• JOB: Reproduce verbatim the records below, starting at the line that contains "Wrap output in" and continuing through the end of the records, with both of those ends included.

◆ ◆ ◆ ◆ ◆

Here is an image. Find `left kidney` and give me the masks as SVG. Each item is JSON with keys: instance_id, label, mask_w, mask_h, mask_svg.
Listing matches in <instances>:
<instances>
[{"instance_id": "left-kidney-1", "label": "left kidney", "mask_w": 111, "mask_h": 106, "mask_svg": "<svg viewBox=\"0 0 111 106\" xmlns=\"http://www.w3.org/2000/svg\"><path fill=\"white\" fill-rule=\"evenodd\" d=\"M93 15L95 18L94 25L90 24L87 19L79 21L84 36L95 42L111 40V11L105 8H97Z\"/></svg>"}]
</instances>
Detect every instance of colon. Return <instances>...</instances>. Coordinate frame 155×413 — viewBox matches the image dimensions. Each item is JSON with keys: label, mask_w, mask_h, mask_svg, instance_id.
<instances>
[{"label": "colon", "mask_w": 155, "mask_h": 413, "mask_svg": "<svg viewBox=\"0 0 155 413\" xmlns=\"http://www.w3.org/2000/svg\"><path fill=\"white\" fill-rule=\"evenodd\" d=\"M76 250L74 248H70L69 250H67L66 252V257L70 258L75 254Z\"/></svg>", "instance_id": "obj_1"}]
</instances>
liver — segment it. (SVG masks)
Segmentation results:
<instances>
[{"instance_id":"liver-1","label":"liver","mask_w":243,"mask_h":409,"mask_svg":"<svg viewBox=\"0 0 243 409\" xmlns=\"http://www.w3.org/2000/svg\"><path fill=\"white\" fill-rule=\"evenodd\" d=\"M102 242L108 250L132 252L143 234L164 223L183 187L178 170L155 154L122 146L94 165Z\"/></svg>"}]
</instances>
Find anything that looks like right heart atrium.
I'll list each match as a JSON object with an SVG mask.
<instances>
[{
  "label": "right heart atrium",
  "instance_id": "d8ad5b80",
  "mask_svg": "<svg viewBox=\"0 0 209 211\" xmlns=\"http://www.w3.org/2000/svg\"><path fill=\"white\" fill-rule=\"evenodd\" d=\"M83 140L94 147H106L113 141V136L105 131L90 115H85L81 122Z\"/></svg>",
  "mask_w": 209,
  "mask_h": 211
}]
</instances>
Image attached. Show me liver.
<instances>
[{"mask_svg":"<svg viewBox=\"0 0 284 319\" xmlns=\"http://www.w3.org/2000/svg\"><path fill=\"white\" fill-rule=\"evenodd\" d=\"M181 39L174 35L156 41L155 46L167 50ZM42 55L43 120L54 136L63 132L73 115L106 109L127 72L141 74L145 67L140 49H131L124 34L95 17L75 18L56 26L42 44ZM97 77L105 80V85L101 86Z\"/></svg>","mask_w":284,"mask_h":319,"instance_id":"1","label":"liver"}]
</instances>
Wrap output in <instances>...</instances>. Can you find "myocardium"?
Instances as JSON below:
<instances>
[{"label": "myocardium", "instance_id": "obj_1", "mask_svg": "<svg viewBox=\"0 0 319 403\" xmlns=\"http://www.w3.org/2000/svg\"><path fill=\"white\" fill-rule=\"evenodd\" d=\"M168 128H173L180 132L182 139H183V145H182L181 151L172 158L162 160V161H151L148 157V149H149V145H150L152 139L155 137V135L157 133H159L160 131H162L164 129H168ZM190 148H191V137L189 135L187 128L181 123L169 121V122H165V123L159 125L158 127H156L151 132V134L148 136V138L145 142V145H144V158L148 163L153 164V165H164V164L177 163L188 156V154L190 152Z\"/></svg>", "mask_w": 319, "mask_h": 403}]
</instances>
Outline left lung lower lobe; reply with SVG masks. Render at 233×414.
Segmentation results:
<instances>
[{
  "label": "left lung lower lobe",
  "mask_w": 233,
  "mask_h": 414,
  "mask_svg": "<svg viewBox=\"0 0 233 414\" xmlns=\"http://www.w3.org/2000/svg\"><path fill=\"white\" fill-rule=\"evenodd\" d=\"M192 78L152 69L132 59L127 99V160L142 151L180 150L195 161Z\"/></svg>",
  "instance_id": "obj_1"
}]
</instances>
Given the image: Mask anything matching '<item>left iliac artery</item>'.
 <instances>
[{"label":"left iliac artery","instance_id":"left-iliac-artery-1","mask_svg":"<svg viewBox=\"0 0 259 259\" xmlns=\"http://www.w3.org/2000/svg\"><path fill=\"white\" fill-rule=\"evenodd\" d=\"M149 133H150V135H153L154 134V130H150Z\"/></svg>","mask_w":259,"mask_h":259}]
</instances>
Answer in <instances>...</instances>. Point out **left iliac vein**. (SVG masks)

◆ ◆ ◆ ◆ ◆

• EXPECTED ANSWER:
Wrap output in <instances>...</instances>. Can you find "myocardium"?
Instances as JSON below:
<instances>
[{"label": "myocardium", "instance_id": "obj_1", "mask_svg": "<svg viewBox=\"0 0 319 403\" xmlns=\"http://www.w3.org/2000/svg\"><path fill=\"white\" fill-rule=\"evenodd\" d=\"M168 128H173L180 132L182 139H183V145H182L181 151L172 158L162 160V161H151L148 157V149H149V145H150L152 139L155 137V135L157 133H159L160 131H162L164 129H168ZM190 148H191V137L189 135L187 128L181 123L169 121V122H165V123L159 125L158 127H156L151 132V134L148 136V138L145 142V145H144V158L148 163L153 164V165H164V164L177 163L188 156V154L190 152Z\"/></svg>", "mask_w": 319, "mask_h": 403}]
</instances>
Outline left lung lower lobe; reply with SVG masks. Render at 233×414.
Segmentation results:
<instances>
[{
  "label": "left lung lower lobe",
  "mask_w": 233,
  "mask_h": 414,
  "mask_svg": "<svg viewBox=\"0 0 233 414\" xmlns=\"http://www.w3.org/2000/svg\"><path fill=\"white\" fill-rule=\"evenodd\" d=\"M192 78L152 69L132 59L127 99V160L142 151L180 150L195 161Z\"/></svg>",
  "instance_id": "obj_1"
}]
</instances>
Given the image: Mask anything matching '<item>left iliac artery</item>'.
 <instances>
[{"label":"left iliac artery","instance_id":"left-iliac-artery-1","mask_svg":"<svg viewBox=\"0 0 259 259\" xmlns=\"http://www.w3.org/2000/svg\"><path fill=\"white\" fill-rule=\"evenodd\" d=\"M149 133H150V135H153L154 134V130H150Z\"/></svg>","mask_w":259,"mask_h":259}]
</instances>
Answer in <instances>...</instances>. Point out **left iliac vein**. (SVG masks)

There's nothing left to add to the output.